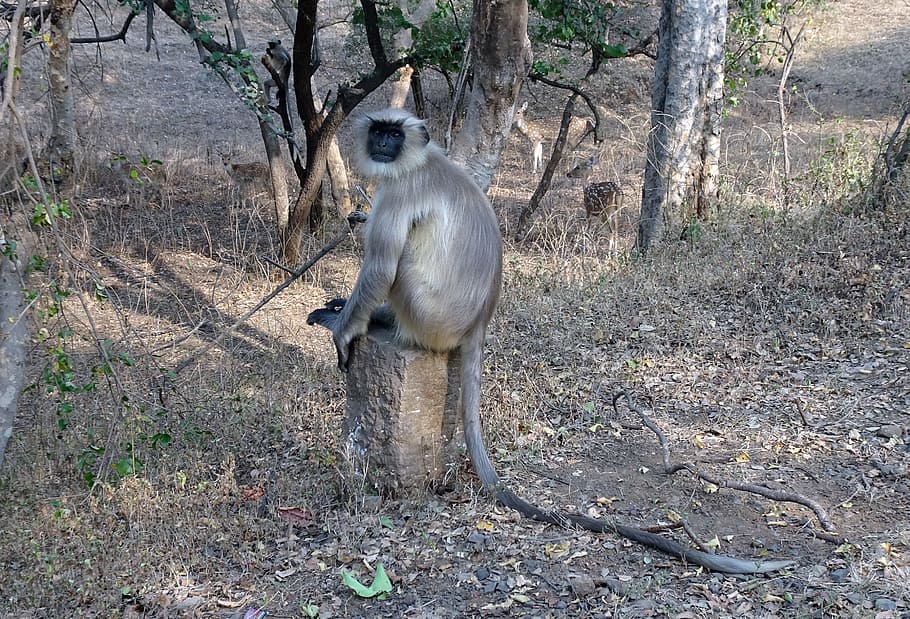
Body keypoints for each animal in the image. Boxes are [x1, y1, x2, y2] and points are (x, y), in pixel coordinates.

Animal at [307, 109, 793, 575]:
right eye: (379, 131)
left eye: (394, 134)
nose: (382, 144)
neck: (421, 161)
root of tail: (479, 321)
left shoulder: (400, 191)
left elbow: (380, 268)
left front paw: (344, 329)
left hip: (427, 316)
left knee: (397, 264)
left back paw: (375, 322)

※ ※ ※

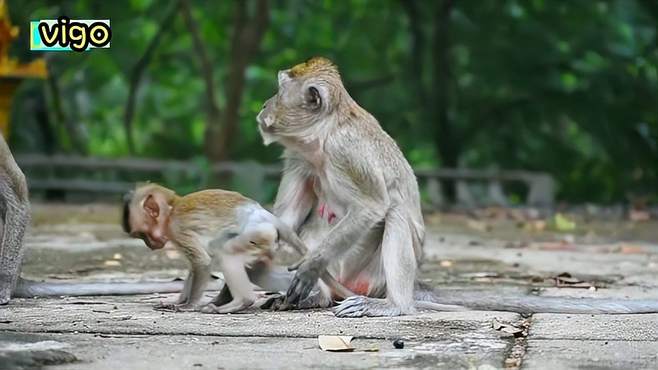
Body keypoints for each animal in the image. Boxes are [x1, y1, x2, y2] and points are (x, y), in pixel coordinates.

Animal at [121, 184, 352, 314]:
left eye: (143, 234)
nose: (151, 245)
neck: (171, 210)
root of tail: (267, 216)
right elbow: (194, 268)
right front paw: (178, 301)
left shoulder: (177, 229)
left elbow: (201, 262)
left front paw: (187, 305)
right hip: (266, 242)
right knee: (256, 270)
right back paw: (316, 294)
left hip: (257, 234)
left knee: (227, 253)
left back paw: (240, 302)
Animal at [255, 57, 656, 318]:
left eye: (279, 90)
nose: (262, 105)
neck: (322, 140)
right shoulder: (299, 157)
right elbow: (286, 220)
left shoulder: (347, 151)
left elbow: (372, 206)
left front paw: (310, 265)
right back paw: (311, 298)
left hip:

※ ※ ※

- _Assigned task_:
Output the lines above exactly, but only those between the line holding "neck: (421, 161)" and the line holding "left back paw: (375, 322)", inclusive.

- _Your response_:
neck: (421, 161)
root of tail: (479, 321)
left shoulder: (400, 191)
left elbow: (380, 268)
left front paw: (344, 329)
left hip: (427, 316)
left knee: (397, 264)
left back paw: (375, 322)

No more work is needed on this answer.